*Supplied data*.
>>>
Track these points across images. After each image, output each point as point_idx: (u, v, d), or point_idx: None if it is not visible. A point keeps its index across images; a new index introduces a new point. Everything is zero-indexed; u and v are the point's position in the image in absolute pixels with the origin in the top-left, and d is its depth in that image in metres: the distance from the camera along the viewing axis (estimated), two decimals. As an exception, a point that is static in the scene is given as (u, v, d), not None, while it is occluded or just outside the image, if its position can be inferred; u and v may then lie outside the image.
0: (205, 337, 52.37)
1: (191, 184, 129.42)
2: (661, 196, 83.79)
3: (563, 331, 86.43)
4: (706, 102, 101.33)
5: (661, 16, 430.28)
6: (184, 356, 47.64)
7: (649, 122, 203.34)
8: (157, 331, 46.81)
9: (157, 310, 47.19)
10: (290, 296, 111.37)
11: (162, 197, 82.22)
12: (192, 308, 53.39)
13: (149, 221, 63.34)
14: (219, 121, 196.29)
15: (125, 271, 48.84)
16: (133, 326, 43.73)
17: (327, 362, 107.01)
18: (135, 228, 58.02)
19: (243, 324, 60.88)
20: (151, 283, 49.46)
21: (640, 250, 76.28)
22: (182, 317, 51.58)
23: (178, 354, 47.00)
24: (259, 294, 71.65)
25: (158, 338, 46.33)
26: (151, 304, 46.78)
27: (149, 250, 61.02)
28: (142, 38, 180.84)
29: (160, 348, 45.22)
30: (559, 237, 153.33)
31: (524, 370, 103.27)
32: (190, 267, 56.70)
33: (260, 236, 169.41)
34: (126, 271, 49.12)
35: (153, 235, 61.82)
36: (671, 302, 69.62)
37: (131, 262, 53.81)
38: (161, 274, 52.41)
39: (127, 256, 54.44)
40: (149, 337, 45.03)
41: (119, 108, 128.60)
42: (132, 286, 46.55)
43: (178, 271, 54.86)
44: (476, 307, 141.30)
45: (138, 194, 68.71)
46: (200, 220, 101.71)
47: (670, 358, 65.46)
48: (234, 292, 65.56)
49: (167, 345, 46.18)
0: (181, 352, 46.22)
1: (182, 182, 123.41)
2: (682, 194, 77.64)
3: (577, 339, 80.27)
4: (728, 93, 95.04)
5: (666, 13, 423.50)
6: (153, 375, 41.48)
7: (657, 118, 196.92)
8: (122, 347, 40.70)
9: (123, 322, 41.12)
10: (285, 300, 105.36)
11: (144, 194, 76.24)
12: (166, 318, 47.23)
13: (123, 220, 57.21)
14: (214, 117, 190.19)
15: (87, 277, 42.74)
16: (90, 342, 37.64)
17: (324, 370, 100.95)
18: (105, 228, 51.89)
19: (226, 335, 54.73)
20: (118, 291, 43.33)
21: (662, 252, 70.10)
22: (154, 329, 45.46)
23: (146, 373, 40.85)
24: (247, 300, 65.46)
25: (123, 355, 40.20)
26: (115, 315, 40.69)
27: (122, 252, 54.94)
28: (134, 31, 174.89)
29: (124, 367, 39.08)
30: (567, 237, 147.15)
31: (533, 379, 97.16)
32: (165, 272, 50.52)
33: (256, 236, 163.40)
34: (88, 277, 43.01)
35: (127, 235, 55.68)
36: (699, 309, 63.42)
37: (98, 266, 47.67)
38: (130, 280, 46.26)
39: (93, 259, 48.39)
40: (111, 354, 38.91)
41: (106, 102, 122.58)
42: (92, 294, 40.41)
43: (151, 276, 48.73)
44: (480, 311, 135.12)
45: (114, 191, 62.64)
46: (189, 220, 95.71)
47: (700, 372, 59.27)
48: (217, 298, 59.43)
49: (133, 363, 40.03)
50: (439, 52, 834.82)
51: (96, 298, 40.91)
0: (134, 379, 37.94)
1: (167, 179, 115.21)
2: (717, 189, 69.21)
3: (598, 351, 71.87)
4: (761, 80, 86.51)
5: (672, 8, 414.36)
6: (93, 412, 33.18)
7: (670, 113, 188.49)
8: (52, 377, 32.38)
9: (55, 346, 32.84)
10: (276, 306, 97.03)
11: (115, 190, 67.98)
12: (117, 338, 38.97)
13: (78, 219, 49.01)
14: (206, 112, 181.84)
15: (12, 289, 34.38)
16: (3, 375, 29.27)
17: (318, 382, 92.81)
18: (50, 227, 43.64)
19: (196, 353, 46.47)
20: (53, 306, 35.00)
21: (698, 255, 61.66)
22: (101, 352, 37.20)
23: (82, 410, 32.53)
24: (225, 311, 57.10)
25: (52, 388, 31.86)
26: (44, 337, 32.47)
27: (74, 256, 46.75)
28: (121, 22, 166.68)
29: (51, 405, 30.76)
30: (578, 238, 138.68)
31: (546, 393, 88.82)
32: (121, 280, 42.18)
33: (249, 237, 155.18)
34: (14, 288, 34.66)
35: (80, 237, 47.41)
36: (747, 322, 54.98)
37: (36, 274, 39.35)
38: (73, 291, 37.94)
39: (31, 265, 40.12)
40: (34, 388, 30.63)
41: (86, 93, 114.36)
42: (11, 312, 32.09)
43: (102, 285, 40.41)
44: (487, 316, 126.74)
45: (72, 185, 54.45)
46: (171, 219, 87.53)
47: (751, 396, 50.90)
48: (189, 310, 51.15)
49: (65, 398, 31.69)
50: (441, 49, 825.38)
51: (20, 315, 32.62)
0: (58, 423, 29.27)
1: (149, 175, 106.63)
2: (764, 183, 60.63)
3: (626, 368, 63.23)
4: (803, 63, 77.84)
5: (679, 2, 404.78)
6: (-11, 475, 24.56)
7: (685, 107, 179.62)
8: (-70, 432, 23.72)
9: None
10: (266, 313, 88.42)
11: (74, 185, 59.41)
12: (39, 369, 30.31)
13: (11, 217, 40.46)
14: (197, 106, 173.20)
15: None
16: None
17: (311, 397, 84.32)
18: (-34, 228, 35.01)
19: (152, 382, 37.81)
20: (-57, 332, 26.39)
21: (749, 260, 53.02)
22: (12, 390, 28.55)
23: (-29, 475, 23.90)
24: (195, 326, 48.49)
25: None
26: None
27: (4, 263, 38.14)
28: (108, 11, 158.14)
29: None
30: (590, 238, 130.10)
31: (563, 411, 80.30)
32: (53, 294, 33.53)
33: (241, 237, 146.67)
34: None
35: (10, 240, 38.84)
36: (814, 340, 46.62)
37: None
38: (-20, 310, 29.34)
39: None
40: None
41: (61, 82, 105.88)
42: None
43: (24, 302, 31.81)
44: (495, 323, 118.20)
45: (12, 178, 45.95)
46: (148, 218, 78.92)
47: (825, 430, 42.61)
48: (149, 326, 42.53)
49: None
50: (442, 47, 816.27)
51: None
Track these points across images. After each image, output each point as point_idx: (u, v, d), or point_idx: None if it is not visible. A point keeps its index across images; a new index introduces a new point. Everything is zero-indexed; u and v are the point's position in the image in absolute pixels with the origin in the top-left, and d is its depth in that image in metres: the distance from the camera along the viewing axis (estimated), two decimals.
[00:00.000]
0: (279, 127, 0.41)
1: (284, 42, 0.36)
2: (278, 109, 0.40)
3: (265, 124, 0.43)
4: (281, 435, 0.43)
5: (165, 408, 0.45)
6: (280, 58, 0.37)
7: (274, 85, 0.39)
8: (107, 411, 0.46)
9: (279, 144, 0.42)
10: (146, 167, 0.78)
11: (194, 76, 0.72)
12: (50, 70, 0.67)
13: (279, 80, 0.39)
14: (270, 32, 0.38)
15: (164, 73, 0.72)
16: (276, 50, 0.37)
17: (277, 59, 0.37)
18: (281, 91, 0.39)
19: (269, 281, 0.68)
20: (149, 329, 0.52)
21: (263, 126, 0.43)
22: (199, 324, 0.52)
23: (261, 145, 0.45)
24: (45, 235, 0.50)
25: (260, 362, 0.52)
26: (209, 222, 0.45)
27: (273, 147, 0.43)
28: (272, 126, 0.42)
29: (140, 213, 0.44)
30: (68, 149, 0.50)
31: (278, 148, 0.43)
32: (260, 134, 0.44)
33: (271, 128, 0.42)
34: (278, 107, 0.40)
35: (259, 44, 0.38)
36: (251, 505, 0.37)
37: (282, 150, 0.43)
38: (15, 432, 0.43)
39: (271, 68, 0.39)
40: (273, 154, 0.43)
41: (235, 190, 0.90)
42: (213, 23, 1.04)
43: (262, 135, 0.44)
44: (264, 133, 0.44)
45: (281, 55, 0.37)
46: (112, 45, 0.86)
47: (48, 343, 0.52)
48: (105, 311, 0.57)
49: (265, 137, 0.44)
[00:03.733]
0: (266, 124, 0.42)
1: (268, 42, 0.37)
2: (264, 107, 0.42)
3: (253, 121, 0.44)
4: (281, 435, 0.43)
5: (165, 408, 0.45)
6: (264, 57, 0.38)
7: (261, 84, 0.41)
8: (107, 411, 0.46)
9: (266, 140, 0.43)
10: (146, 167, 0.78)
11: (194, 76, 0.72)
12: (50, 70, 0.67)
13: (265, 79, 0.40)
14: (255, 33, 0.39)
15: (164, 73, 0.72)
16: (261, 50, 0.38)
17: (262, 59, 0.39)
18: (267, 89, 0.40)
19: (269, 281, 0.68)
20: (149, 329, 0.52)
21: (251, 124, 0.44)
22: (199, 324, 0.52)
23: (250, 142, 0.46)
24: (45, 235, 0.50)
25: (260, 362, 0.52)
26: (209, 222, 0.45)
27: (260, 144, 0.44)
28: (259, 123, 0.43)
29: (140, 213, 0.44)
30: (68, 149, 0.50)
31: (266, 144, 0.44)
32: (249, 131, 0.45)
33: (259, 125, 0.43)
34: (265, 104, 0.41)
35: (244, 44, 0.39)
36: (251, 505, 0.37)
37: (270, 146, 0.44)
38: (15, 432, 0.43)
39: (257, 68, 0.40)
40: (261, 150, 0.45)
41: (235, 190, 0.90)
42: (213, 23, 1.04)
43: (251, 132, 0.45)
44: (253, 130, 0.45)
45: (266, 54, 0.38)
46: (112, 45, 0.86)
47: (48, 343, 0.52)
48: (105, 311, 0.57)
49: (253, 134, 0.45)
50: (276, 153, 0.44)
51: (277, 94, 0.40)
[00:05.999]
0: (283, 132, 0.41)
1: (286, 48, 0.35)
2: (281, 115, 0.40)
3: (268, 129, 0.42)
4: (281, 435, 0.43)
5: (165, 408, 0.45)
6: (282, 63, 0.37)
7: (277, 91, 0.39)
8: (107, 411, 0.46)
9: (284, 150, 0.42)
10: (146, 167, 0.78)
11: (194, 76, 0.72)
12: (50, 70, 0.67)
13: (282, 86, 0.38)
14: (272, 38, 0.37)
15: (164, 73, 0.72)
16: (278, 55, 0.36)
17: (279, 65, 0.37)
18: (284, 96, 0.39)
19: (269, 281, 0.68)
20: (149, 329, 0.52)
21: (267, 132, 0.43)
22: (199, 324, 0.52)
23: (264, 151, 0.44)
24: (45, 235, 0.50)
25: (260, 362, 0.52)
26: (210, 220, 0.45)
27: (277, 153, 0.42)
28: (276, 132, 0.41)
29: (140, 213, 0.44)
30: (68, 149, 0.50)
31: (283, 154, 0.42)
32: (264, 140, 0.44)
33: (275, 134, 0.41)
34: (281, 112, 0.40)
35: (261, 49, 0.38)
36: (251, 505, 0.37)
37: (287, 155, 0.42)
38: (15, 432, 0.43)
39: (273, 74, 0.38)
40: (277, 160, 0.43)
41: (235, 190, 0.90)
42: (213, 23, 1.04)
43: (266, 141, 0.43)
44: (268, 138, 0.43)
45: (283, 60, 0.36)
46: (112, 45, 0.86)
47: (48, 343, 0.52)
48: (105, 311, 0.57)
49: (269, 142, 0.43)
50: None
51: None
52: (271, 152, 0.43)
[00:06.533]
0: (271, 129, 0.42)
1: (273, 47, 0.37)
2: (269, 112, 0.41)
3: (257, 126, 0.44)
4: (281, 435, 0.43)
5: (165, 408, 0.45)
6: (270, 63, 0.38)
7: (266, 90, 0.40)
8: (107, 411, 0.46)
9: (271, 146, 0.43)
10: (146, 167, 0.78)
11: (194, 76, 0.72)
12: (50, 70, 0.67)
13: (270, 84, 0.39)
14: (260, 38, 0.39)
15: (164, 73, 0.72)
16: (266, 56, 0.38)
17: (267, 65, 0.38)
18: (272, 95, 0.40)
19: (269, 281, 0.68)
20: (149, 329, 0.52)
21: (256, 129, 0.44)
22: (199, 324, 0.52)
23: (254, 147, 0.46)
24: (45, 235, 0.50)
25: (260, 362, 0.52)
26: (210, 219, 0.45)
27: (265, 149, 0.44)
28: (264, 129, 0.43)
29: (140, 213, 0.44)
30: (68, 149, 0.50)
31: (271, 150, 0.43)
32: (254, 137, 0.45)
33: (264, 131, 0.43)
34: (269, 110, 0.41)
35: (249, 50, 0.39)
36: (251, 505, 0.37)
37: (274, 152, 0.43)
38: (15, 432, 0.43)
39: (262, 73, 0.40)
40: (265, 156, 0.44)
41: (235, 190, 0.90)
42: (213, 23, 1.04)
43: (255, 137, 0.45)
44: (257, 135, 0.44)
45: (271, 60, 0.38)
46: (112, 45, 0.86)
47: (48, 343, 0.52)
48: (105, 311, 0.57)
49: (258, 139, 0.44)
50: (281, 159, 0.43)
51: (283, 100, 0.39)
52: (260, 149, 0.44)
<<<
*Aim of the exercise*. Among the entries above, the line containing "37: (36, 274, 39.35)", the line containing "28: (272, 126, 0.42)", and all lines between them are to be restated word for word; nothing else belongs in the reply.

*Result*.
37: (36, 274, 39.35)
38: (73, 291, 37.94)
39: (31, 265, 40.12)
40: (34, 388, 30.63)
41: (86, 93, 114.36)
42: (11, 312, 32.09)
43: (102, 285, 40.41)
44: (487, 316, 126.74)
45: (72, 185, 54.45)
46: (171, 219, 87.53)
47: (751, 396, 50.90)
48: (189, 310, 51.15)
49: (65, 398, 31.69)
50: (441, 49, 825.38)
51: (20, 315, 32.62)
0: (58, 423, 29.27)
1: (149, 175, 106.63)
2: (764, 183, 60.63)
3: (626, 368, 63.23)
4: (803, 63, 77.84)
5: (679, 2, 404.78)
6: (-11, 475, 24.56)
7: (685, 107, 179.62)
8: (-70, 432, 23.72)
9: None
10: (266, 313, 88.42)
11: (74, 185, 59.41)
12: (39, 369, 30.31)
13: (11, 217, 40.46)
14: (197, 106, 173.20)
15: None
16: None
17: (311, 397, 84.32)
18: (-34, 228, 35.01)
19: (152, 382, 37.81)
20: (-57, 332, 26.39)
21: (749, 260, 53.02)
22: (12, 390, 28.55)
23: (-29, 475, 23.90)
24: (195, 326, 48.49)
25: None
26: None
27: (4, 263, 38.14)
28: (108, 11, 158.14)
29: None
30: (590, 238, 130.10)
31: (563, 411, 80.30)
32: (53, 294, 33.53)
33: (241, 237, 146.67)
34: None
35: (10, 240, 38.84)
36: (814, 340, 46.62)
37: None
38: (-20, 310, 29.34)
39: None
40: None
41: (61, 82, 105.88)
42: None
43: (24, 302, 31.81)
44: (495, 323, 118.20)
45: (12, 178, 45.95)
46: (148, 218, 78.92)
47: (825, 430, 42.61)
48: (149, 326, 42.53)
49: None
50: (442, 47, 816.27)
51: None
Track these points across images. After each image, output each point as point_idx: (u, v, d), or point_idx: None if it is not visible. A point keeps its index across images; a new index introduces a new point. Everything is zero-indexed; u and v are the point's position in the image in absolute pixels with the origin in the top-left, and d is its depth in that image in metres: the distance from the camera along the viewing axis (estimated), two decimals.
[00:00.000]
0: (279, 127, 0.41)
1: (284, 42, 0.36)
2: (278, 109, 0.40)
3: (265, 124, 0.43)
4: (281, 435, 0.43)
5: (165, 408, 0.45)
6: (280, 58, 0.37)
7: (274, 85, 0.39)
8: (107, 411, 0.46)
9: (279, 144, 0.42)
10: (146, 167, 0.78)
11: (194, 76, 0.72)
12: (50, 70, 0.67)
13: (279, 80, 0.39)
14: (270, 32, 0.38)
15: (164, 73, 0.72)
16: (276, 50, 0.37)
17: (277, 59, 0.37)
18: (281, 91, 0.39)
19: (269, 281, 0.68)
20: (149, 329, 0.52)
21: (263, 126, 0.43)
22: (199, 324, 0.52)
23: (261, 145, 0.45)
24: (45, 235, 0.50)
25: (260, 362, 0.52)
26: (209, 222, 0.45)
27: (273, 147, 0.43)
28: (272, 126, 0.42)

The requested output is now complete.